Dengan mencari kelainan yang ada kita secara perlahan dapat memperbaiki gejala dyspneu
tersebut.
Dispnea merupakan suatu istilah yang menggambarkan suatu persepsi subjektif
mengenai ketidaknyamanan bernapas yang terdiri dari berbagai sensasi yang berbeda
intensitasnya.
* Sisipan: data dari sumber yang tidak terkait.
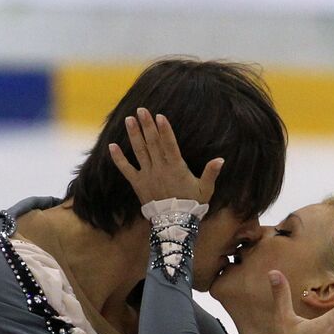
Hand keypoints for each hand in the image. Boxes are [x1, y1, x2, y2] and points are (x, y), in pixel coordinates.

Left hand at [108, 107, 223, 206]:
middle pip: (152, 143)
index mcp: (176, 168)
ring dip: (134, 135)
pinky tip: (111, 146)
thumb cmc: (192, 205)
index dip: (164, 130)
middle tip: (141, 110)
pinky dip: (118, 159)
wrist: (174, 224)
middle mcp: (160, 169)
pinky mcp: (138, 184)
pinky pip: (126, 170)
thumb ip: (211, 173)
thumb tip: (221, 159)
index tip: (159, 116)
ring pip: (139, 152)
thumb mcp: (205, 190)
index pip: (169, 145)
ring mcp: (147, 176)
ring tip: (129, 119)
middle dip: (147, 125)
Selain itu juga merupakan hasil interaksi dari berbagai faktor fisiologi,
psikologi, sosial dan lingkungan dan dapat menginduksi respons fisiologis dan perilaku
sekunder.

Dispnea dapat disebabkan oleh gangguan organ dan sistem organ antara lain; sistem
kardiovaskulaar, sistem respirasi, sistem neuromuskular, sistem endokrin, sistem
hematologi, sistem metabolik, dan psikogenik. Penatalaksaan dispnea yang terutama adalah
mengobati penyakit dasar dan komplikasinya. Selebihnya merupakan penatalaksaan
simptomatis.

DAFTAR PUSTAKA
Aaronson, Philip I, Jeremy PT, Ward. At a glance system kardiovaskular. Edisi 3.
Jakarta: Erlangga; 2010
Anonymous. Dyspnea: How to Assess and Palliate Dyspnea (Air-Hunger). 2006.
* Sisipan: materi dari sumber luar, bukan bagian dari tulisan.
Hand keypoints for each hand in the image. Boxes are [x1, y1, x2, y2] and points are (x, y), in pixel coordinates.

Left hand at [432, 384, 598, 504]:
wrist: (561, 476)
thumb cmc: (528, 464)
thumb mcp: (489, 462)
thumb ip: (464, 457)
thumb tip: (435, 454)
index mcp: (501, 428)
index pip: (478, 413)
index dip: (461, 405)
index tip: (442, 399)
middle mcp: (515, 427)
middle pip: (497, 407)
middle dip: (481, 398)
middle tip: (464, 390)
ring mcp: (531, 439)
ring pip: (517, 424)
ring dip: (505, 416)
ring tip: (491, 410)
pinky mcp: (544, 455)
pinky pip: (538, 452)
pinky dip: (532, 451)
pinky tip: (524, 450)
Manning HL, Schwartzstein RM, Epstein FH [editor]. Pathophysiology of Dyspnea.
N Engl J Med 1995; 333:1547-1553.
Parshall MB, Schwartzstein RM, Adams L, et al.: An official American Thoracic
Society statement: update on the mechanisms, assessment, and management of
dyspnea. Am J Respir Crit Care Med 2012; 185: 435–52.
Ewert R, Bahr C, Weirich C, Henschel F, Rink A, Winkler J: [Number of patients
with chronic dyspnea in three German specialist practices]. Pneumologie 2012;
66: 662–5.
Ewert R, Glaser S: [Dyspnea. From the concept up to diagnostics]. Der Internist
2015; 56: 865–71.
Mockel M, Searle J, Muller R, et al.: Chief complaints in medical emergencies: do
they relate to underlying disease and outcome? The Charite Emergency
Medicine Study (CHARITEM). Eur J Emerg Med 2013; 20: 103–8.
Magnussen H: [Prevalence of respiratory symptoms. Currently avail able data on
German practices]. Medizinische Klinik 2005; 100 Suppl 1: 1–4.